Des mouvements révolutionnaires bulgares s'organisent pour libérer les Bulgares de Macédoine. L'Organisation révolutionnaire intérieure macédono-andrinopolitaine (VMORO), en 1893, le Comité macédonien ou Comité suprême macédono-andrinopolitain(en) (VMOK), en 1895. A Giannitsá, la lutte a été organisée principalement par Apostol Petkov(en), surnommé le soleil d'Enidje Vardar, entre 1897, où il adhère au VMORO, et sa mort en 1911. Les Grecs, très minoritaire à Giannitsá, combattirent les Turcs, mais aussi les Bulgares. Le cousin d'Apostol Petkov, Guéorgui Yotov(en) dit Gonos Yotas combattit avec lui de 1900 à 1904. Le fait que sa mère était patriarchiste[17] lui donnait des sympathies pour la cause grecque. Il remit en question son appartenance au VMORO lorsque celui-ci organisa la lapidation publique du métropolite d'Édessa, Stefanos, au début de 1904. À l'été 1904, alors que Guéorgui Yotov assistait à la messe à Agios Loukas (Saint Luc), trois Bulgares armés exigèrent qu'un prêtre exarchiste[16] accomplisse le service divin, il y eut un échange vigoureux entre eux et les Bulgares acceptèrent de partir. À la suite de cette altercation, en octobre 1904 il rejoignit les andartes (αντάρτες, soit rebelles) grecs. Il apprit le grec avec eux, dans le dialecte crétois, car les détachements étaient composés principalement de soldats grecs originaires de Crète. Avec eux il combattit les Bulgares, y compris son cousin Apostol Petkov. En 1911, furieux de la trahison des grecs Apostolos Matopoulos(el) et Antonis Antonakis avec qui il avait combattu, et qui collaboraient avec les Jeunes-Turcs, il fut trahi par eux et fut tué le 12 février 1911 dans une opération de l'armée ottomane, au lac de Giannitsá. Les autorités grecques exilèrent Matopoulos aux États-Unis et exécutèrent Antonakis.
La rivalité s'exprime aussi au niveau scolaire et religieux. Les Grecs essayent d'helléniser les Bulgares dans les écoles grecques ou par l'appartenance au Patriarcat œcuménique de Constantinople.

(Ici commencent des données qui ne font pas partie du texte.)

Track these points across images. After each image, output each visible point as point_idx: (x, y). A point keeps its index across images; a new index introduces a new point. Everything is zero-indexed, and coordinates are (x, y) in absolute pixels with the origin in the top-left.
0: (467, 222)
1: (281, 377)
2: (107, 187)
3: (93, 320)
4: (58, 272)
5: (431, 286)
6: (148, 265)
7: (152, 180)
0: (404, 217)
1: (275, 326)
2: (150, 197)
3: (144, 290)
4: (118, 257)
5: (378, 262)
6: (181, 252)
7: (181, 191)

Suivant de quel côté on se place on dira, par exemple, que Guéorgui Yotov est un Bulgare hellénisé (un grécoman) ou un Grec bulgarophone.
En 1924, la population du district de Giannitsá se décomposait en 13336 slavophones exarchistes, 6500 musulmans et 3049 réfugiés grecs (il n'y avait aucun grec local)[22].
À partir de 1936, la langue slave a fait l’objet d’une répression étatique systématique[23],[24],[25],[26].
En mars 1941, la Bulgarie entra en guerre aux côtés de l'Allemagne contre la Yougoslavie et la Grèce, ce qui lui permit de récupérer le débouché sur la mer Égée, perdu au traité de Neuilly, et la Macédoine. L'armée allemande envahit Giannitsá le 11 avril 1941. Le 20 avril 1941, une division autrichienne fut temporairement constituée et les habitants furent témoins de leur comportement violent. Le 14 septembre 1944 à Giannitsá, 112 personnes furent exécutées. Parmi eux se trouvait le maire de Giannitsá, Thomas Magriotis(el). L'ambassadeur suédois Tümberg déclara qu'un tiers de la ville avait été détruit par un incendie. Les habitants de Giannitsá quittèrent la ville. Ils se réfugièrent dans les champs et vécurent dans des huttes de fortune. Emil Wenger se rendit à Giannitsá quelques jours après l'exécution collective, en tant que représentant du Comité international de la Croix-Rouge et écrivit « Giannitsá est déjà une ville morte ». Les allemands quittèrent Giannitsa le 3 novembre 1944.
Le Loudías
À 7 kilomètres au sud du centre se trouve le fleuve Loudías, où est installé un centre de voile. Le Club Nautique de Giannitsá (NOG) enseigne le canoë et le kayak.
Divertissement
Le centre de la vie sociale de la ville est dans la rue piétonne du centre, où il y a beaucoup de bars, restaurants et cafétérias.
Giannitsá a été l'une des premières villes à créer un théâtre ouvert de 3 000 places et a fait des événements culturels une institution, car de grands noms du théâtre et de la musique sont accueillis chaque année au cours du dernier mois de l'été, donnant aux journées culturelles un caractère de festival. Diverses manifestations artistiques, théâtrales et musicales ont aussi lieu dans le théâtre fermé qui se trouve à l'intérieur du Centre Culturel, qui est un bâtiment d'architecture moderne (3800 m²).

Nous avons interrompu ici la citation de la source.